__Documento fuente__
○ ○ ○ ○
El tiempo de cocción  lo usábamos para hacer la manicure: así, en francés. Mi abuela tenía lo que se dice manos de pianista, manos que se arreglaba con destreza, manos que dibujaban sus relatos de historias nuevas o repetidas a pedido, manos cubiertas con guantes de estación, manos con  olor a esmalte nacarado blanco que airosamente se fusionaba con el de la pâtisserie.

Fanáticas de lo dulce, ambas ingeríamos la comida salada como paso obligado para llegar al postre. Largas temporadas de verano en Miramar me hicieron entender que cuando mi papá nos daba plata para comprar helado, mi adorada y golosa abuela me estafaba en pequeña escala. Como no alcanzaba para dos de los caros, Bertita me argumentaba que había helados para niños: los Torpedo, más conocidos como los escuálidos y desabridos palitos de agua. Y helados exclusivamente para adultos. Es decir, los cremosos, suntuosos y por lo tanto más caros Conogol. Nunca le creí del todo,  pero preferí hacer como que sí, por la misma razón que simulé creer en los Reyes Magos, sabiendo que la vida con mi abuela era el mejor regalo que podían poner en mis zapatitos. 

Con ella aprendí a jugar al póker, a la generala, al chinchón, a la escoba del 15 y al rummikub por porotos (los mismos que usábamos para la lotería). Con ella experimenté entrar de trampa al casino con tan solo 10 años. Entendí lo que es ganar o perder en el juego, pero nunca en el afecto. Porque cuando mis viejos salían y quedaba al cuidado de ella, me prendía de su falda para asegurarme un lugar en las largas noches de juerga. Jugando al negocio, mi abuela era mi mejor cliente, aunque el recreo se acababa cuando me exigía la mercadería a cambio del pago. Yo preparaba las prendas elegidas en frondosos envoltorios que deseaba que se olvidara después de abonar. Pero lejos darme ese gusto, la muy pilla cargaba contenta con el paquete hasta la puerta, hasta el último segundo que duraba su visita.
○ ○ ○ ○
__Extracto de datos__
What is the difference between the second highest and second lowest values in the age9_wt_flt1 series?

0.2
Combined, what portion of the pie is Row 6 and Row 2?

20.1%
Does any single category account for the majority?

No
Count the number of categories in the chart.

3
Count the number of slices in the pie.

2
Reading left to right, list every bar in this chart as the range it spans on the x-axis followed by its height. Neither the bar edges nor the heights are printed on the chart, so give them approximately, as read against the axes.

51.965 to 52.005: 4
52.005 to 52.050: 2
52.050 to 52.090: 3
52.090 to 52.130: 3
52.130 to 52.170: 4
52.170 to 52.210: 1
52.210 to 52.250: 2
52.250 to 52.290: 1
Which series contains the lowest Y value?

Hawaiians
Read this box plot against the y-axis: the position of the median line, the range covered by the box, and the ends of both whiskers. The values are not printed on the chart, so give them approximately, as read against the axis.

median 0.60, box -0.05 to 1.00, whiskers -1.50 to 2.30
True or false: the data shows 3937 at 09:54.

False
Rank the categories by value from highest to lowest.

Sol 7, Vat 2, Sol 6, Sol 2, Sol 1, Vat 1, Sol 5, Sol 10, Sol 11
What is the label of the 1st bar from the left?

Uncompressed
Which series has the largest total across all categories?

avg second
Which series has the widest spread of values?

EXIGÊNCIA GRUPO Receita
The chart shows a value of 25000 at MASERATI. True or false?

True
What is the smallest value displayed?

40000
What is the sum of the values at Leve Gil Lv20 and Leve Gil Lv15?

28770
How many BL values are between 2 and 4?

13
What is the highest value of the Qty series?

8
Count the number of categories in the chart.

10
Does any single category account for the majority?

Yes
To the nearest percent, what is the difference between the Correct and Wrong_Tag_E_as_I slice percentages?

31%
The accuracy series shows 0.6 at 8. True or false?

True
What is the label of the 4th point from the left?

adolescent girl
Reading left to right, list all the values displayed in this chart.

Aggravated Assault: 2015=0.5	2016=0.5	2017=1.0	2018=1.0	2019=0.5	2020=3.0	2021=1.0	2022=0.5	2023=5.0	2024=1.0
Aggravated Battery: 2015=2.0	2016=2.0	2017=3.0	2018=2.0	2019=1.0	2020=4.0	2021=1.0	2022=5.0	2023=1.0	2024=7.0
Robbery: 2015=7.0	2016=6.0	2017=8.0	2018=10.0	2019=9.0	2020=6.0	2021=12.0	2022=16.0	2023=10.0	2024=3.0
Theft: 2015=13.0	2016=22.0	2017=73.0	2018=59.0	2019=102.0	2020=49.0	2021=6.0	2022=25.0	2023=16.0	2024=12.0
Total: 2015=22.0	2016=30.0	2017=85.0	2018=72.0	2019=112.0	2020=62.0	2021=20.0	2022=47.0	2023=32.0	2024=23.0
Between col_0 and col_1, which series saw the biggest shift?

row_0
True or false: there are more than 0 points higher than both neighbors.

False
○ ○ ○ ○
__Consigna__
Edita el relato sobre la abuela: copia el pasaje que comienza en "Con ella aprendí" y termina en "duraba su visita.", sustituyendo "chinchón" por "truco".

__Respuesta escrita__
Con ella aprendí a jugar al póker, a la generala, al truco, a la escoba del 15 y al rummikub por porotos (los mismos que usábamos para la lotería). Con ella experimenté entrar de trampa al casino con tan solo 10 años. Entendí lo que es ganar o perder en el juego, pero nunca en el afecto. Porque cuando mis viejos salían y quedaba al cuidado de ella, me prendía de su falda para asegurarme un lugar en las largas noches de juerga. Jugando al negocio, mi abuela era mi mejor cliente, aunque el recreo se acababa cuando me exigía la mercadería a cambio del pago. Yo preparaba las prendas elegidas en frondosos envoltorios que deseaba que se olvidara después de abonar. Pero lejos darme ese gusto, la muy pilla cargaba contenta con el paquete hasta la puerta, hasta el último segundo que duraba su visita.